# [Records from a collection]

▶

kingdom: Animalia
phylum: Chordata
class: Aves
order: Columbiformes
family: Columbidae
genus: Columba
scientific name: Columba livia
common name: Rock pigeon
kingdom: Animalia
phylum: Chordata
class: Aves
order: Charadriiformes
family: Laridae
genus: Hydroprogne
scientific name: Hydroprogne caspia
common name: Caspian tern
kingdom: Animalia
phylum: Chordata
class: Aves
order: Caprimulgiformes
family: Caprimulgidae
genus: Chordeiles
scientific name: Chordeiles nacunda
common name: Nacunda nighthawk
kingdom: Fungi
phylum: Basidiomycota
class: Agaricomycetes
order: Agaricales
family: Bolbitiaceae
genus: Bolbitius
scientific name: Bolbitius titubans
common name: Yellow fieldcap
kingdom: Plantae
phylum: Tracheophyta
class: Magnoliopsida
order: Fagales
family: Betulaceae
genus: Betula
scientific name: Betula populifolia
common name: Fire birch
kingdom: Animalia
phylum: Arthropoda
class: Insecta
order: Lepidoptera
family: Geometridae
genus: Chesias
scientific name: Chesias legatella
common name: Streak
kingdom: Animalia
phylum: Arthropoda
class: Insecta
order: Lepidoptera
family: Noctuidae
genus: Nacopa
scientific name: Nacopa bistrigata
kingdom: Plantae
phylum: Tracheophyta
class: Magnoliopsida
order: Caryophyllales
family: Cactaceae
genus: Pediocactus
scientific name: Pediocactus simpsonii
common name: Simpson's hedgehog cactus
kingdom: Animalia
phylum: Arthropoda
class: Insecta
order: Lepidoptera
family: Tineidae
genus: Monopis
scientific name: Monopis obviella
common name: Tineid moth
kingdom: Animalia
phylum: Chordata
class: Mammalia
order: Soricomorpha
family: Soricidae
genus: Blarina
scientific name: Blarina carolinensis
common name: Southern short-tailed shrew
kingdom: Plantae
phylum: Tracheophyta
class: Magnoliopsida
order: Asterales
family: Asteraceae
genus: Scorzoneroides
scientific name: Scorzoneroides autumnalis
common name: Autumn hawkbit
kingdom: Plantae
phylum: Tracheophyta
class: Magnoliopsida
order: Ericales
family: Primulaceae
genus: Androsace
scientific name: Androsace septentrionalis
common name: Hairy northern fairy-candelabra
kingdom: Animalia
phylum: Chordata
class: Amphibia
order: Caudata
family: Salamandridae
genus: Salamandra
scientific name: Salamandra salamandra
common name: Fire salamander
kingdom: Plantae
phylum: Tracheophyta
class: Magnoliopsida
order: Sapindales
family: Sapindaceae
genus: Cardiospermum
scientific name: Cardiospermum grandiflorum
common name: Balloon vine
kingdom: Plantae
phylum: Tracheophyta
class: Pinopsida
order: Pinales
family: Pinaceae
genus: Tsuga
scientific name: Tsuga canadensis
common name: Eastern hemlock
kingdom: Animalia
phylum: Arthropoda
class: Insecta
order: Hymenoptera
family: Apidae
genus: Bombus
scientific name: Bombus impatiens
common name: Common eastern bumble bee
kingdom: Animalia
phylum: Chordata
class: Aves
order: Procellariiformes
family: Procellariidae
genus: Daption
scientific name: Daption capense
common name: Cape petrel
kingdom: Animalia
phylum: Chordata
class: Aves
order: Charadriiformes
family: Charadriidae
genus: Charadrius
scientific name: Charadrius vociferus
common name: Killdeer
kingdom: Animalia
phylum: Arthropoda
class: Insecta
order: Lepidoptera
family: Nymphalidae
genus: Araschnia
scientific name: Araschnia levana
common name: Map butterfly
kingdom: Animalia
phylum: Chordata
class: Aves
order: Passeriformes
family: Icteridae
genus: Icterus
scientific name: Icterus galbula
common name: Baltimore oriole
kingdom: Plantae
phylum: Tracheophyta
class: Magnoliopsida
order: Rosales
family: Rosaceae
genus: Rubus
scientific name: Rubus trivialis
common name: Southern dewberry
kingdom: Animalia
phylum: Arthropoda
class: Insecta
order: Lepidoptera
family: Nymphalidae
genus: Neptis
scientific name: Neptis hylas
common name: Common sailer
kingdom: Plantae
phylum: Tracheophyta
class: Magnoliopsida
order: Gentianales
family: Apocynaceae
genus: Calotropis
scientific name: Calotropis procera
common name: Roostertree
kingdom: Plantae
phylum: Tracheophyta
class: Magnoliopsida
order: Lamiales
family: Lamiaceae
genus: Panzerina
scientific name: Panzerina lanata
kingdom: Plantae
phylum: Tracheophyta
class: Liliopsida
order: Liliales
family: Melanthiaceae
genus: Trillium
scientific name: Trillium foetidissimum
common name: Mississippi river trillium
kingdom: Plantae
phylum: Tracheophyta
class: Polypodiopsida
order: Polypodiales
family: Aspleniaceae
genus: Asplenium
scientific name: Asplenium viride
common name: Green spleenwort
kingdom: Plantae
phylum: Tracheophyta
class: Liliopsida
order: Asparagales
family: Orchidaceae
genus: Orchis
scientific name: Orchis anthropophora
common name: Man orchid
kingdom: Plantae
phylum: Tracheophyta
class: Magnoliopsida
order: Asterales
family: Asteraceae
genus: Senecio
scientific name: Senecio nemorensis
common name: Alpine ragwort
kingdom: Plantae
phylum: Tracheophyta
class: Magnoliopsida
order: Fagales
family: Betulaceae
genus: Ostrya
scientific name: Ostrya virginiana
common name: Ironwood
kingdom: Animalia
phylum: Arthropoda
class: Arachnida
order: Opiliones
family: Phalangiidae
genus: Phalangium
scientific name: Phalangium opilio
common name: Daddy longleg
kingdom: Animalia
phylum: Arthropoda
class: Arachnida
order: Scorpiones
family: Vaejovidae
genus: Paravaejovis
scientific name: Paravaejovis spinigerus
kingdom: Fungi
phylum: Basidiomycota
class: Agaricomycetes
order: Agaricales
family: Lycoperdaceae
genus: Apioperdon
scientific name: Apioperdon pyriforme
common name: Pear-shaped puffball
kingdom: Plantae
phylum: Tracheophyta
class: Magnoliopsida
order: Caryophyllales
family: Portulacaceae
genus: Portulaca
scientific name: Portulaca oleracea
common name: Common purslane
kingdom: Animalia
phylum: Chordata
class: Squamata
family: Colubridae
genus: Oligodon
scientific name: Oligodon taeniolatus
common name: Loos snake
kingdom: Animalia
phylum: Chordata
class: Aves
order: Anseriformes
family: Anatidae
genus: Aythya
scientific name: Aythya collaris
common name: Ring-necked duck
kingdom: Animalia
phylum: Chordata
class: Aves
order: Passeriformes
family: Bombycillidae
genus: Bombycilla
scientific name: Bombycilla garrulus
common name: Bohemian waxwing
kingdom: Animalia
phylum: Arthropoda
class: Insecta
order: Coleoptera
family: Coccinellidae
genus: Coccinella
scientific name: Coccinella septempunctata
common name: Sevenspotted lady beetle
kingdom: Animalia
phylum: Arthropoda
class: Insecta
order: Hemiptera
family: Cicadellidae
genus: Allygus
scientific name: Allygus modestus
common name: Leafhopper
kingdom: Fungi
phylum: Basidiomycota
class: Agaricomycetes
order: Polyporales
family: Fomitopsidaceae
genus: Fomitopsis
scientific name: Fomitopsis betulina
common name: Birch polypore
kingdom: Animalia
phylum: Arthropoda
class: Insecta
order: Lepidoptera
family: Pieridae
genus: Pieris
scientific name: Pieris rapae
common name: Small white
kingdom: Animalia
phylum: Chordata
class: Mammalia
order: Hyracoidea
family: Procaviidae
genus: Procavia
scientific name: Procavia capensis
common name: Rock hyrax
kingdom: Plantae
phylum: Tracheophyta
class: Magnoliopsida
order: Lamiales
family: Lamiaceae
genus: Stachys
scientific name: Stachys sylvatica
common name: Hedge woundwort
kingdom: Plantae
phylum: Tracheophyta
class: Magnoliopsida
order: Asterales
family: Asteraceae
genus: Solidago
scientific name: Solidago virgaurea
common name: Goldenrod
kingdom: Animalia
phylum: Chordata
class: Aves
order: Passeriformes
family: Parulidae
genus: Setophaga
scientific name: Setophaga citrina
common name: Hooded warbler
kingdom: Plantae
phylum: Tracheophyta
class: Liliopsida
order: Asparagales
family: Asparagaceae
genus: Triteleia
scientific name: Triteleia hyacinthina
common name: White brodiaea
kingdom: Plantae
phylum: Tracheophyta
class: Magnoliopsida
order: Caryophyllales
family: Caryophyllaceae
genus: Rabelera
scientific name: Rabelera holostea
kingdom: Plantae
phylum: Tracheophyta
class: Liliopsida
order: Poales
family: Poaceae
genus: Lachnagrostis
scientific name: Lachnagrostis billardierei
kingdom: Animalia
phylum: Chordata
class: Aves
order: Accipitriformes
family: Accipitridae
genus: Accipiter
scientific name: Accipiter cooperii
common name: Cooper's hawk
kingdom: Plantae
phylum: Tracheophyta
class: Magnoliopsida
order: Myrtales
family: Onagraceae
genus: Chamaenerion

◀

# [THE EXERCISE]
Reproduce the data above without changes, from the first line through the line containing "genus: Hydroprogne", including that line.

# [THE ANSWER]
kingdom: Animalia
phylum: Chordata
class: Aves
order: Columbiformes
family: Columbidae
genus: Columba
scientific name: Columba livia
common name: Rock pigeon
kingdom: Animalia
phylum: Chordata
class: Aves
order: Charadriiformes
family: Laridae
genus: Hydroprogne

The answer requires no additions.